The large lakefront piazza named after King Victor Emmanuel III was given a major refurbishment when in the winter of 2003–04 it was completely relaid in cobblestones and granite slabs. Also added was of a set of wide flagstone steps down to the lake, where people may sit and watch the lake steamers come and go from the landing stages nearby, and the sailing boats and wind-surfers skimming across the lake.
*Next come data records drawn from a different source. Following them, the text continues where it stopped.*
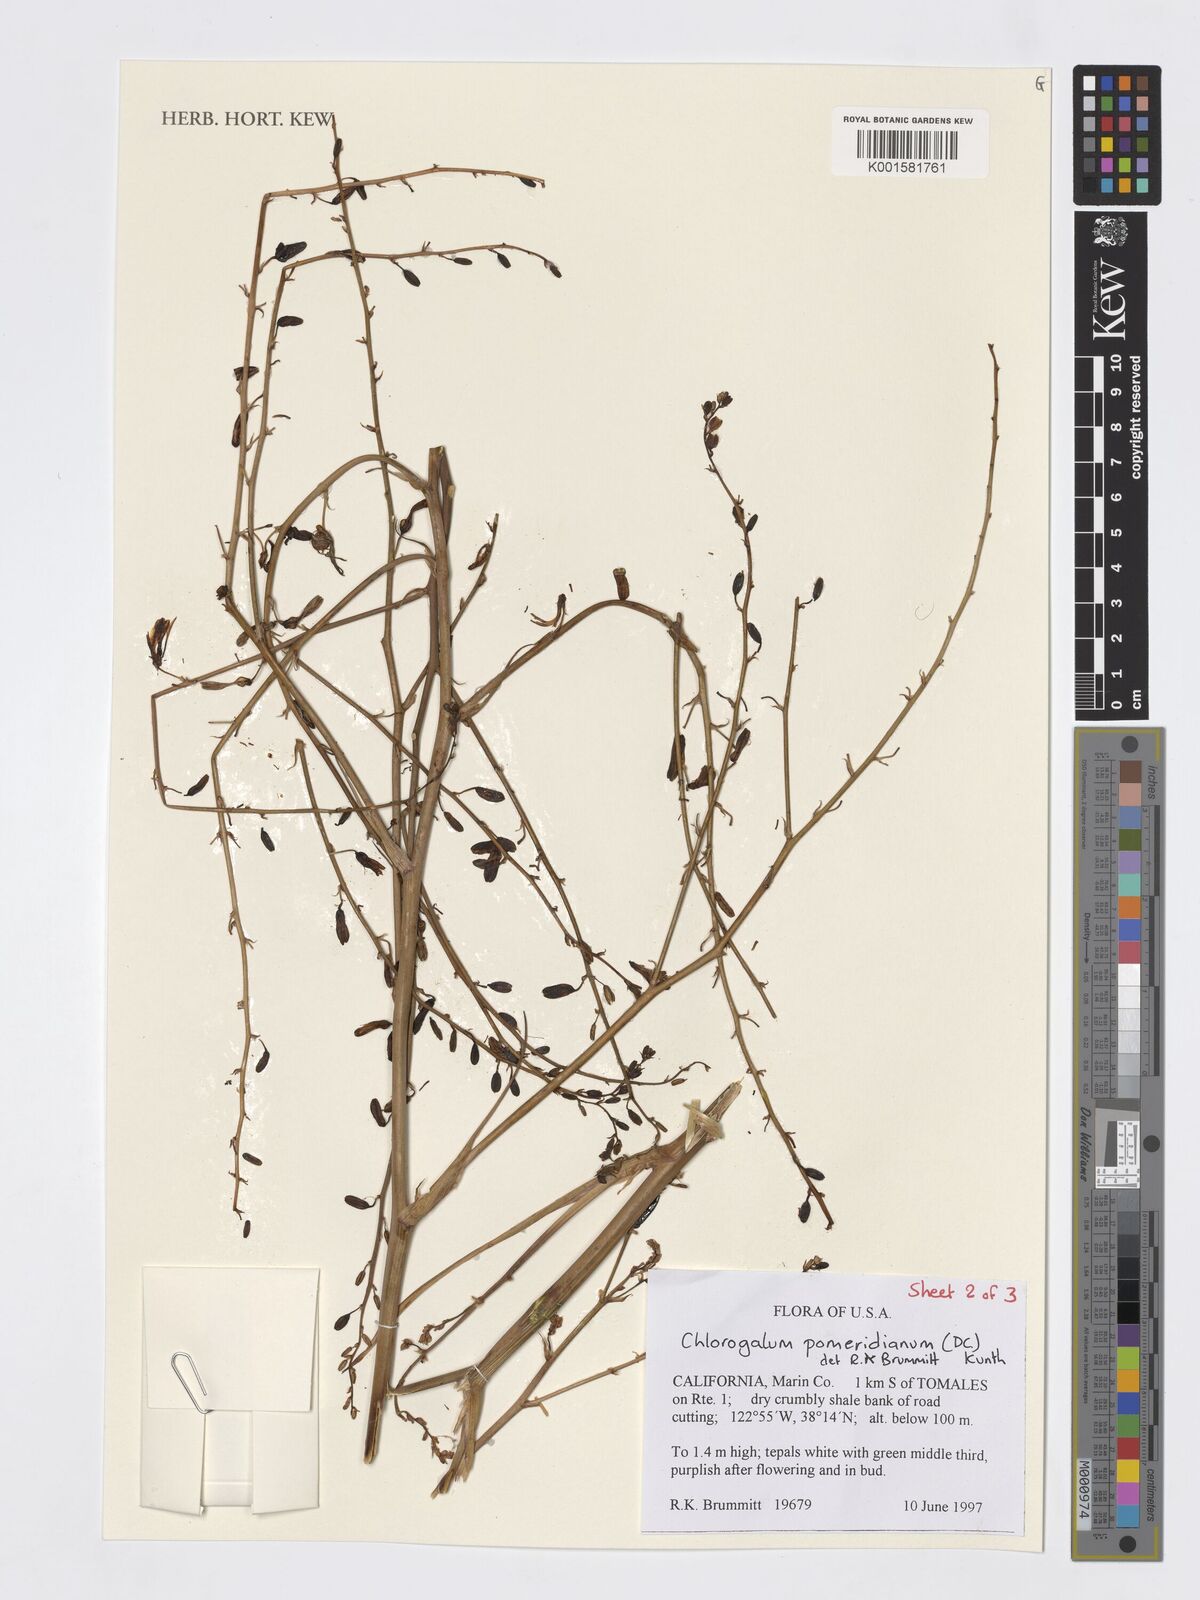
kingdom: Plantae
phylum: Tracheophyta
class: Liliopsida
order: Asparagales
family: Asparagaceae
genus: Chlorogalum
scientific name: Chlorogalum pomeridianum
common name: Amole
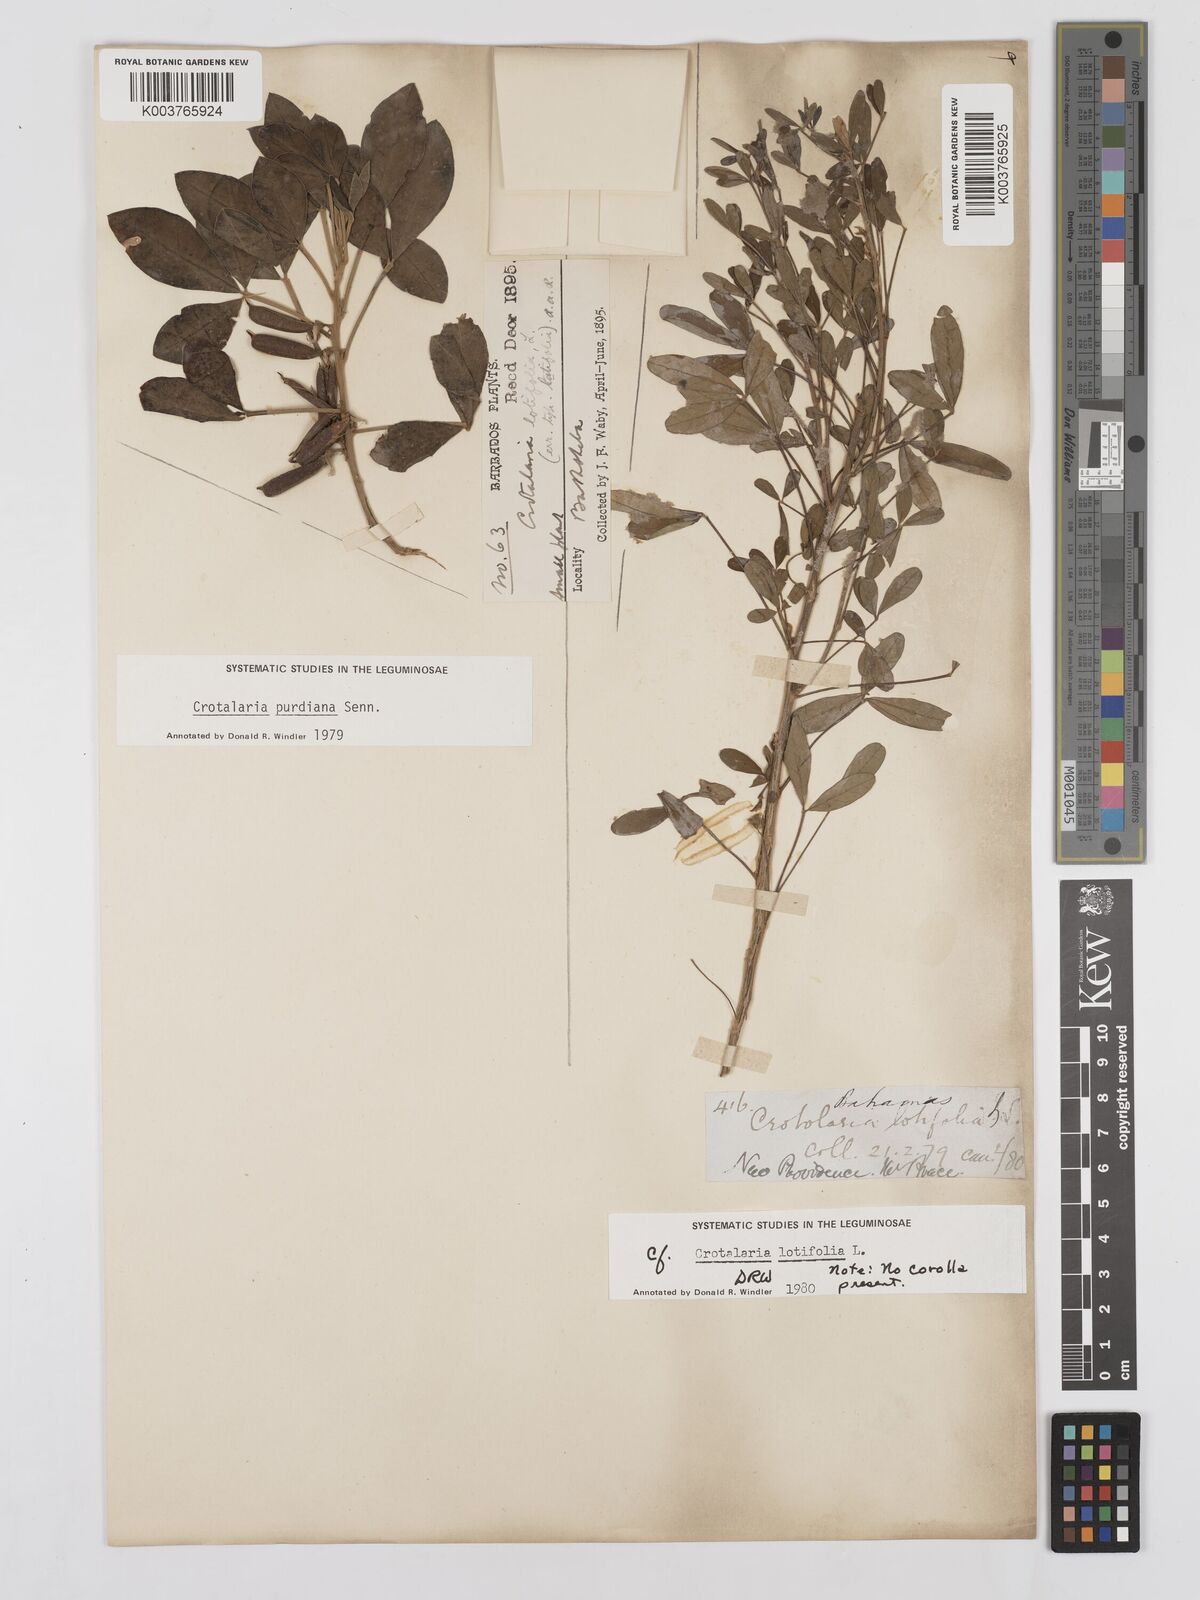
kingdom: Plantae
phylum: Tracheophyta
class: Magnoliopsida
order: Fabales
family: Fabaceae
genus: Crotalaria
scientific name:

Some of the buildings both on the lakefront and further back in the old part of town date back over 600 years, from when Cannobio was a renowned smuggling town, and most of these have been restored in fine style.

From one, Giuseppe Garibaldi addressed the people of Cannobio in 1859, and on another stands a plaque celebrating an important event in Cannobio in 1627. Each building is painted a different colour, creating a traditional Italian port scene. To one side of the Piazza is Cannobio’s old harbour, which houses the sailing, rowing and speedboats belonging to the locals.

The Santuario della Pietà church commemorates the events of 1522, when a painting of the Virgin Mary was believed to have bled. With its open dome it stands by the lakeside. The painting itself is now housed in another church in the town, and though it is not removed itself, a "Sacra Costa", representing the painting, is processed through the streets on 7 January every year.

Cannobio has its own "Lido" at the north end of town with a large sandy beach. The beach has a European Union Blue Flag for its cleanliness and facilities.